Skate wing is best prepared with a light starch dusting and pan-seared. This easy yet elegant recipe swaps hazelnut meal for a gluten-free version with an extra layer of flavor, paired with a sweet and tangy raisin-caper pan-sauce and smooth cauliflower puree.

Ingredients:

1/2 of a medium cauliflower, chopped into florets
1/4-1/3 cup roasted garlic cashew cream*
1/4 cup golden raisins
1 tablespoon avocado oil or other high-heat cooking oil
2 6oz skate wing filets
salt & freshly ground pepper
2 tablespoons arrowroot starch
1/4 cup hazelnut meal
1/2 cup thinly sliced yellow onion
1/4 cup water
2 tablespoons balsamic vinegar
2 teaspoons capers
chopped fresh parsley

*To make roasted garlic cashew cream: soak 1/2 cup raw cashews for several hours. Drain and add to blender with 1 cup water, 1/4 cup lemon juice and all of the cloves from 1 head of roasted garlic. Blend until completely smooth.

Directions:

Preheat oven to 300ºF. Steam cauliflower for 10 minutes, until very tender. Add to a blender or food processor with 1/4 cup cashew cream and blend until smooth. Add additional cashew cream if desired for consistency.

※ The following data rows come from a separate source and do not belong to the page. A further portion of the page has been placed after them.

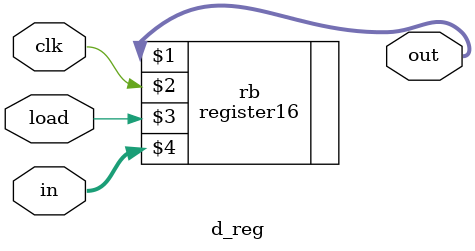
<source format=v>
`timescale 1ns / 1ps

module d_reg(out, clk, load, in);
input clk, load;
input [15:0] in;
output [15:0] out;
register16 rb(out, clk, load, in);
endmodule
</source>
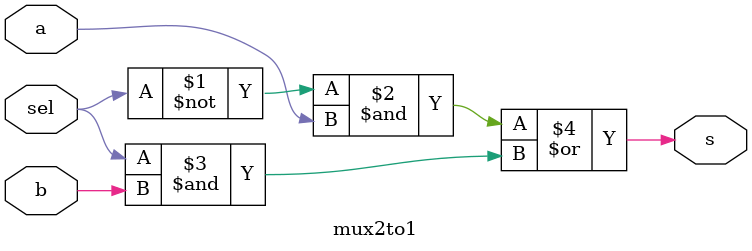
<source format=v>
module mux2to1 (
    input a, b, sel,
    output s
);
    
assign s = (~sel) & a | sel & b; 

endmodule
</source>
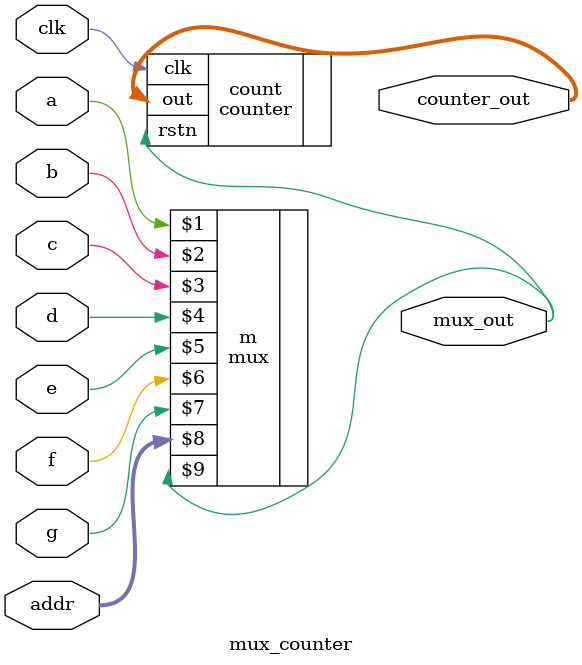
<source format=v>
module mux_counter(a, b, c, d, e, f, g, addr, clk, mux_out, counter_out);
	input a,
			b,
			c,
			d,
			e,
			f,
			g,
			clk;
			
	input	[2:0] addr;

	output [6:0]counter_out;
	output mux_out;
	
	mux m(a,b,c,d,e,f,g,addr,mux_out);
	counter count(.clk(clk), .rstn(mux_out), .out(counter_out));

endmodule 
</source>
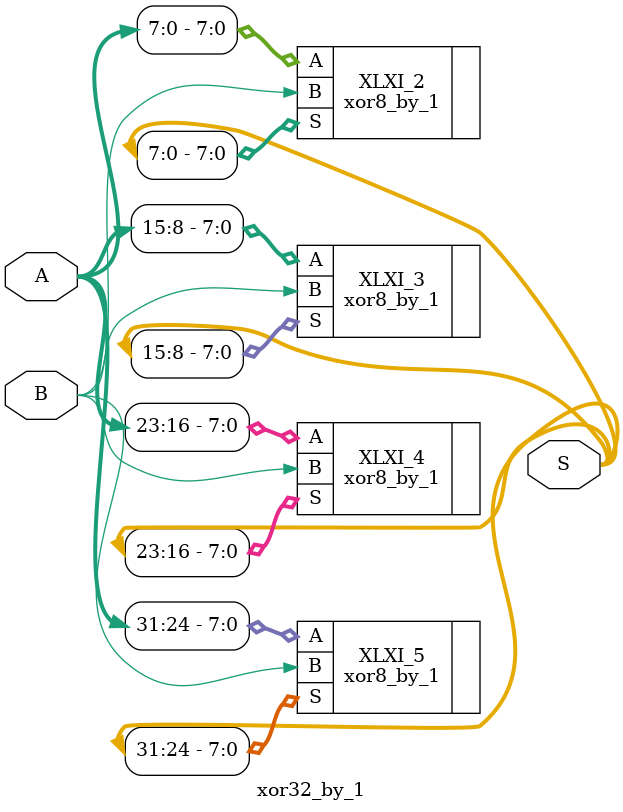
<source format=v>
`timescale 1ns / 1ps

module xor32_by_1(A, 
                  B, 
                  S);

    input [31:0] A;
    input B;
   output [31:0] S;
   
   
   xor8_by_1 XLXI_2 (.A(A[7:0]), 
                     .B(B), 
                     .S(S[7:0]));
   xor8_by_1 XLXI_3 (.A(A[15:8]), 
                     .B(B), 
                     .S(S[15:8]));
   xor8_by_1 XLXI_4 (.A(A[23:16]), 
                     .B(B), 
                     .S(S[23:16]));
   xor8_by_1 XLXI_5 (.A(A[31:24]), 
                     .B(B), 
                     .S(S[31:24]));
endmodule

</source>
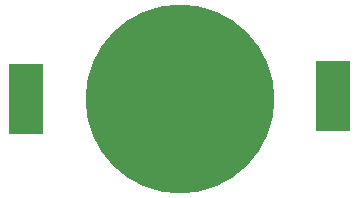
<source format=gbp>
G04 #@! TF.GenerationSoftware,KiCad,Pcbnew,no-vcs-found*
G04 #@! TF.CreationDate,2017-01-06T11:39:05+01:00*
G04 #@! TF.ProjectId,ESP32-HELP-Button-CR2032,45535033322D48454C502D427574746F,rev?*
G04 #@! TF.FileFunction,Paste,Bot*
G04 #@! TF.FilePolarity,Positive*
%FSLAX46Y46*%
G04 Gerber Fmt 4.6, Leading zero omitted, Abs format (unit mm)*
G04 Created by KiCad (PCBNEW no-vcs-found) date Fri Jan  6 11:39:05 2017*
%MOMM*%
%LPD*%
G01*
G04 APERTURE LIST*
%ADD10C,0.100000*%
%ADD11C,16.000000*%
%ADD12R,3.000000X6.000000*%
G04 APERTURE END LIST*
D10*
D11*
X42067961Y-45473131D03*
D12*
X29067961Y-45473131D03*
X55067961Y-45273131D03*
M02*

</source>
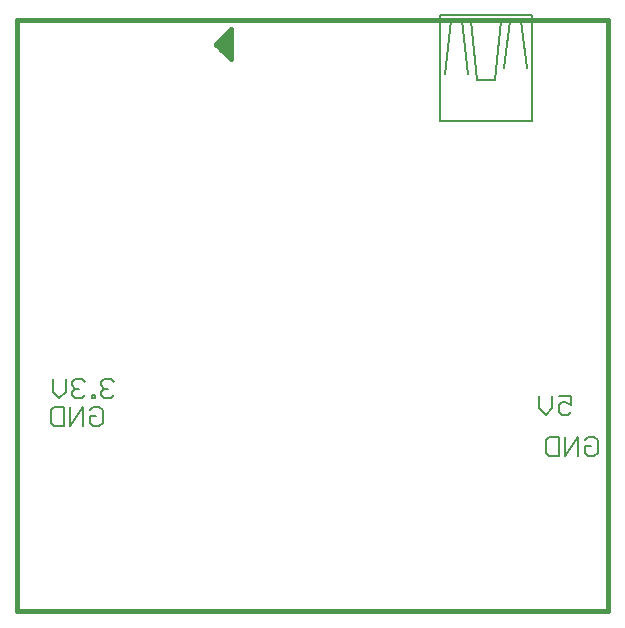
<source format=gbo>
G75*
%MOIN*%
%OFA0B0*%
%FSLAX25Y25*%
%IPPOS*%
%LPD*%
%AMOC8*
5,1,8,0,0,1.08239X$1,22.5*
%
%ADD10C,0.01600*%
%ADD11C,0.00600*%
%ADD12C,0.00500*%
D10*
X0021800Y0021800D02*
X0218650Y0021800D01*
X0218650Y0218650D01*
X0021800Y0218650D01*
X0021800Y0021800D01*
X0093050Y0205550D02*
X0088050Y0210550D01*
X0093050Y0215550D01*
X0093050Y0205550D01*
X0093050Y0205629D02*
X0092971Y0205629D01*
X0093050Y0207227D02*
X0091373Y0207227D01*
X0089774Y0208826D02*
X0093050Y0208826D01*
X0093050Y0210424D02*
X0088176Y0210424D01*
X0089523Y0212023D02*
X0093050Y0212023D01*
X0093050Y0213621D02*
X0091121Y0213621D01*
X0092720Y0215220D02*
X0093050Y0215220D01*
D11*
X0052992Y0099005D02*
X0050857Y0099005D01*
X0049789Y0097938D01*
X0049789Y0096870D01*
X0050857Y0095803D01*
X0049789Y0094735D01*
X0049789Y0093668D01*
X0050857Y0092600D01*
X0052992Y0092600D01*
X0054059Y0093668D01*
X0051924Y0095803D02*
X0050857Y0095803D01*
X0054059Y0097938D02*
X0052992Y0099005D01*
X0047614Y0093668D02*
X0046546Y0093668D01*
X0046546Y0092600D01*
X0047614Y0092600D01*
X0047614Y0093668D01*
X0044391Y0093668D02*
X0043323Y0092600D01*
X0041188Y0092600D01*
X0040121Y0093668D01*
X0040121Y0094735D01*
X0041188Y0095803D01*
X0042256Y0095803D01*
X0041188Y0095803D02*
X0040121Y0096870D01*
X0040121Y0097938D01*
X0041188Y0099005D01*
X0043323Y0099005D01*
X0044391Y0097938D01*
X0037946Y0099005D02*
X0037946Y0094735D01*
X0035810Y0092600D01*
X0033675Y0094735D01*
X0033675Y0099005D01*
X0034156Y0089755D02*
X0037359Y0089755D01*
X0037359Y0083350D01*
X0034156Y0083350D01*
X0033089Y0084418D01*
X0033089Y0088688D01*
X0034156Y0089755D01*
X0039534Y0089755D02*
X0039534Y0083350D01*
X0043805Y0089755D01*
X0043805Y0083350D01*
X0045980Y0084418D02*
X0045980Y0086553D01*
X0048115Y0086553D01*
X0050250Y0088688D02*
X0050250Y0084418D01*
X0049182Y0083350D01*
X0047047Y0083350D01*
X0045980Y0084418D01*
X0045980Y0088688D02*
X0047047Y0089755D01*
X0049182Y0089755D01*
X0050250Y0088688D01*
X0195784Y0089235D02*
X0195784Y0093505D01*
X0195784Y0089235D02*
X0197919Y0087100D01*
X0200055Y0089235D01*
X0200055Y0093505D01*
X0202230Y0093505D02*
X0206500Y0093505D01*
X0206500Y0090303D01*
X0204365Y0091370D01*
X0203297Y0091370D01*
X0202230Y0090303D01*
X0202230Y0088168D01*
X0203297Y0087100D01*
X0205432Y0087100D01*
X0206500Y0088168D01*
X0204534Y0079755D02*
X0204534Y0073350D01*
X0208805Y0079755D01*
X0208805Y0073350D01*
X0210980Y0074418D02*
X0210980Y0076553D01*
X0213115Y0076553D01*
X0215250Y0078688D02*
X0215250Y0074418D01*
X0214182Y0073350D01*
X0212047Y0073350D01*
X0210980Y0074418D01*
X0210980Y0078688D02*
X0212047Y0079755D01*
X0214182Y0079755D01*
X0215250Y0078688D01*
X0202359Y0079755D02*
X0202359Y0073350D01*
X0199156Y0073350D01*
X0198089Y0074418D01*
X0198089Y0078688D01*
X0199156Y0079755D01*
X0202359Y0079755D01*
D12*
X0193404Y0184881D02*
X0162696Y0184881D01*
X0162696Y0220314D01*
X0193404Y0220314D01*
X0193404Y0184881D01*
X0181003Y0198660D02*
X0175097Y0198660D01*
X0173129Y0218345D01*
X0170176Y0218345D02*
X0172144Y0200629D01*
X0164270Y0200629D02*
X0166239Y0218345D01*
X0170176Y0218345D01*
X0182971Y0218345D02*
X0181003Y0198660D01*
X0183956Y0202597D02*
X0185924Y0218345D01*
X0189861Y0218345D01*
X0191830Y0202597D01*
M02*

</source>
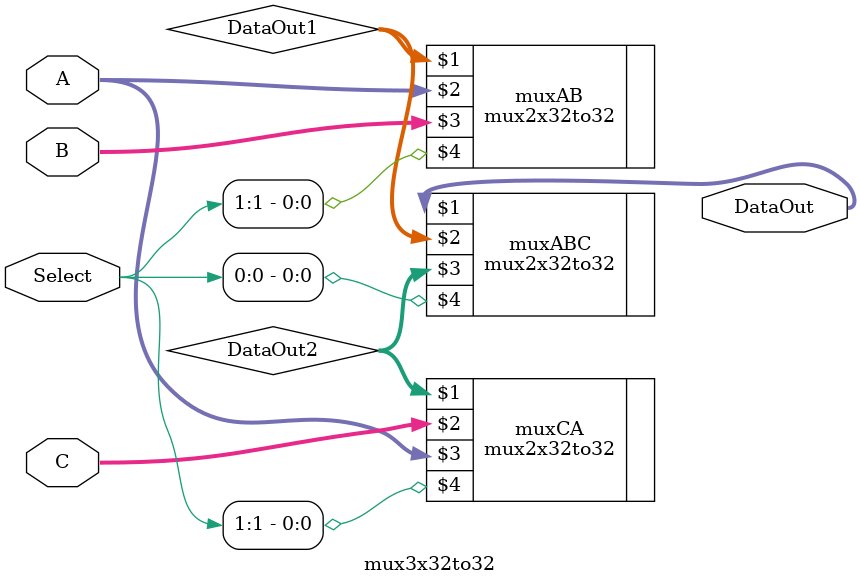
<source format=v>
`timescale 1 ps / 100 fs

module mux3x32to32(DataOut,A,B,C,Select);
output [31:0] DataOut;
input [1:0] Select;
input [31:0] A,B,C;
wire [31:0] DataOut1,DataOut2;

mux2x32to32 muxAB(DataOut1,A,B, Select[1]);
mux2x32to32 muxCA(DataOut2,C,A, Select[1]);
mux2x32to32 muxABC(DataOut,DataOut1,DataOut2, Select[0]);

endmodule
</source>
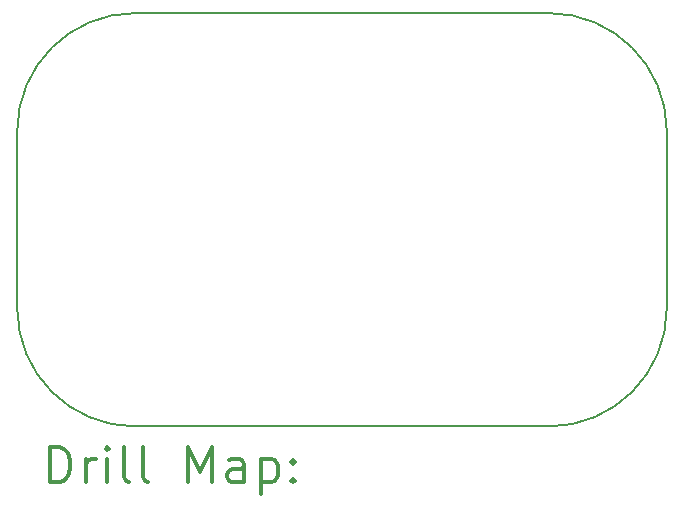
<source format=gbr>
%FSLAX45Y45*%
G04 Gerber Fmt 4.5, Leading zero omitted, Abs format (unit mm)*
G04 Created by KiCad (PCBNEW (5.0.0)) date 12/09/18 19:25:15*
%MOMM*%
%LPD*%
G01*
G04 APERTURE LIST*
%ADD10C,0.150000*%
%ADD11C,0.200000*%
%ADD12C,0.300000*%
G04 APERTURE END LIST*
D10*
X16600110Y-8750360D02*
X13100110Y-8750360D01*
X12100110Y-9750360D02*
X12100110Y-11250360D01*
X13100110Y-12250360D02*
G75*
G02X12100110Y-11250360I0J1000000D01*
G01*
X12100110Y-9750360D02*
G75*
G02X13100110Y-8750360I1000000J0D01*
G01*
X17600110Y-11250360D02*
X17600110Y-9750360D01*
X13100110Y-12250360D02*
X16600110Y-12250360D01*
X17600110Y-11250360D02*
G75*
G02X16600110Y-12250360I-1000000J0D01*
G01*
X16600110Y-8750360D02*
G75*
G02X17600110Y-9750360I0J-1000000D01*
G01*
D11*
D12*
X12379038Y-12723574D02*
X12379038Y-12423574D01*
X12450467Y-12423574D01*
X12493324Y-12437860D01*
X12521896Y-12466431D01*
X12536181Y-12495003D01*
X12550467Y-12552146D01*
X12550467Y-12595003D01*
X12536181Y-12652146D01*
X12521896Y-12680717D01*
X12493324Y-12709289D01*
X12450467Y-12723574D01*
X12379038Y-12723574D01*
X12679038Y-12723574D02*
X12679038Y-12523574D01*
X12679038Y-12580717D02*
X12693324Y-12552146D01*
X12707610Y-12537860D01*
X12736181Y-12523574D01*
X12764753Y-12523574D01*
X12864753Y-12723574D02*
X12864753Y-12523574D01*
X12864753Y-12423574D02*
X12850467Y-12437860D01*
X12864753Y-12452146D01*
X12879038Y-12437860D01*
X12864753Y-12423574D01*
X12864753Y-12452146D01*
X13050467Y-12723574D02*
X13021896Y-12709289D01*
X13007610Y-12680717D01*
X13007610Y-12423574D01*
X13207610Y-12723574D02*
X13179038Y-12709289D01*
X13164753Y-12680717D01*
X13164753Y-12423574D01*
X13550467Y-12723574D02*
X13550467Y-12423574D01*
X13650467Y-12637860D01*
X13750467Y-12423574D01*
X13750467Y-12723574D01*
X14021896Y-12723574D02*
X14021896Y-12566431D01*
X14007610Y-12537860D01*
X13979038Y-12523574D01*
X13921896Y-12523574D01*
X13893324Y-12537860D01*
X14021896Y-12709289D02*
X13993324Y-12723574D01*
X13921896Y-12723574D01*
X13893324Y-12709289D01*
X13879038Y-12680717D01*
X13879038Y-12652146D01*
X13893324Y-12623574D01*
X13921896Y-12609289D01*
X13993324Y-12609289D01*
X14021896Y-12595003D01*
X14164753Y-12523574D02*
X14164753Y-12823574D01*
X14164753Y-12537860D02*
X14193324Y-12523574D01*
X14250467Y-12523574D01*
X14279038Y-12537860D01*
X14293324Y-12552146D01*
X14307610Y-12580717D01*
X14307610Y-12666431D01*
X14293324Y-12695003D01*
X14279038Y-12709289D01*
X14250467Y-12723574D01*
X14193324Y-12723574D01*
X14164753Y-12709289D01*
X14436181Y-12695003D02*
X14450467Y-12709289D01*
X14436181Y-12723574D01*
X14421896Y-12709289D01*
X14436181Y-12695003D01*
X14436181Y-12723574D01*
X14436181Y-12537860D02*
X14450467Y-12552146D01*
X14436181Y-12566431D01*
X14421896Y-12552146D01*
X14436181Y-12537860D01*
X14436181Y-12566431D01*
M02*

</source>
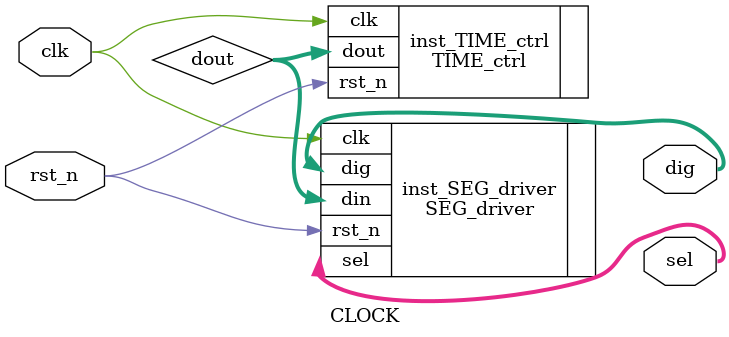
<source format=v>
module CLOCK#(parameter TIME_SCAN = 50_000 )(
    input           clk     ,
    input           rst_n   ,
    output [5:0]    sel     ,
    output [7:0]    dig     
);

    wire  [16:0]    dout    ;

    TIME_ctrl inst_TIME_ctrl(
        .clk    (clk     ) ,
        .rst_n  (rst_n   ) ,
        .dout   (dout    )  
    );

    SEG_driver#(.TIME_SCAN(TIME_SCAN)) inst_SEG_driver(
        .clk    (clk     ) ,
        .rst_n  (rst_n   ) ,
        .din    (dout    ) ,
        .sel    (sel     ) ,
        .dig    (dig     )  
    );


endmodule
</source>
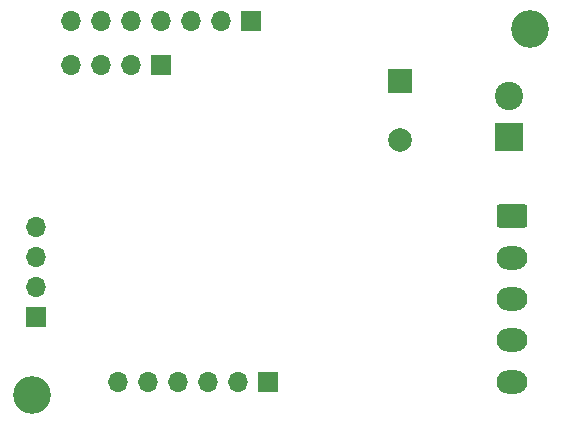
<source format=gbs>
%TF.GenerationSoftware,KiCad,Pcbnew,5.99.0-unknown-70e6d0e79f~115~ubuntu20.04.1*%
%TF.CreationDate,2021-02-02T09:13:17-08:00*%
%TF.ProjectId,T12_Control,5431325f-436f-46e7-9472-6f6c2e6b6963,rev?*%
%TF.SameCoordinates,PXba85060PY68290a0*%
%TF.FileFunction,Soldermask,Bot*%
%TF.FilePolarity,Negative*%
%FSLAX46Y46*%
G04 Gerber Fmt 4.6, Leading zero omitted, Abs format (unit mm)*
G04 Created by KiCad (PCBNEW 5.99.0-unknown-70e6d0e79f~115~ubuntu20.04.1) date 2021-02-02 09:13:17*
%MOMM*%
%LPD*%
G01*
G04 APERTURE LIST*
G04 Aperture macros list*
%AMRoundRect*
0 Rectangle with rounded corners*
0 $1 Rounding radius*
0 $2 $3 $4 $5 $6 $7 $8 $9 X,Y pos of 4 corners*
0 Add a 4 corners polygon primitive as box body*
4,1,4,$2,$3,$4,$5,$6,$7,$8,$9,$2,$3,0*
0 Add four circle primitives for the rounded corners*
1,1,$1+$1,$2,$3*
1,1,$1+$1,$4,$5*
1,1,$1+$1,$6,$7*
1,1,$1+$1,$8,$9*
0 Add four rect primitives between the rounded corners*
20,1,$1+$1,$2,$3,$4,$5,0*
20,1,$1+$1,$4,$5,$6,$7,0*
20,1,$1+$1,$6,$7,$8,$9,0*
20,1,$1+$1,$8,$9,$2,$3,0*%
G04 Aperture macros list end*
%ADD10R,1.700000X1.700000*%
%ADD11O,1.700000X1.700000*%
%ADD12R,2.400000X2.400000*%
%ADD13C,2.400000*%
%ADD14C,3.200000*%
%ADD15RoundRect,0.250000X-1.050000X0.750000X-1.050000X-0.750000X1.050000X-0.750000X1.050000X0.750000X0*%
%ADD16O,2.600000X2.000000*%
%ADD17R,2.000000X2.000000*%
%ADD18C,2.000000*%
G04 APERTURE END LIST*
D10*
%TO.C,J5*%
X23512722Y4647271D03*
D11*
X20972722Y4647271D03*
X18432722Y4647271D03*
X15892722Y4647271D03*
X13352722Y4647271D03*
X10812722Y4647271D03*
%TD*%
D10*
%TO.C,J6*%
X3843130Y10160000D03*
D11*
X3843130Y12700000D03*
X3843130Y15240000D03*
X3843130Y17780000D03*
%TD*%
D12*
%TO.C,J1*%
X43942000Y25400000D03*
D13*
X43942000Y28900000D03*
%TD*%
D14*
%TO.C,H2*%
X45720000Y34544000D03*
%TD*%
%TO.C,H1*%
X3556000Y3556000D03*
%TD*%
D15*
%TO.C,J2*%
X44196000Y18684000D03*
D16*
X44196000Y15184000D03*
X44196000Y11684000D03*
X44196000Y8184000D03*
X44196000Y4684000D03*
%TD*%
D10*
%TO.C,J4*%
X14479162Y31488285D03*
D11*
X11939162Y31488285D03*
X9399162Y31488285D03*
X6859162Y31488285D03*
%TD*%
D10*
%TO.C,J3*%
X22063440Y35210654D03*
D11*
X19523440Y35210654D03*
X16983440Y35210654D03*
X14443440Y35210654D03*
X11903440Y35210654D03*
X9363440Y35210654D03*
X6823440Y35210654D03*
%TD*%
D17*
%TO.C,C12*%
X34720000Y30170000D03*
D18*
X34720000Y25170000D03*
%TD*%
M02*

</source>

Place raisins in a small bowl and cover with hot water.

Heat oil in a large skillet over medium-high heat. Sprinkle fish with salt and pepper. Combine arrowroot and hazelnut meal on a large plate. Dredge the fish through the crumb mixture, turning to coat both sides. Place the fish in hot skillet and cook for about 3 minutes per side, until browned and cook through. Transfer to a foil-lined baking sheet and place in oven to keep warm.

Reduce heat to medium-low. Add onion to pan and saute for 5 minutes, until lightly browned. Drain the raisins and add to the skillet with 1/4 cup water and balsamic vinegar. Increase heat to medium-high and simmer for 3-5 minutes, until liquid is reduced and onions are tender. Stir in capers.

Spoon cauliflower puree onto serving plates. Top with fish filet and raisin-caper sauce, sprinkle with parsley.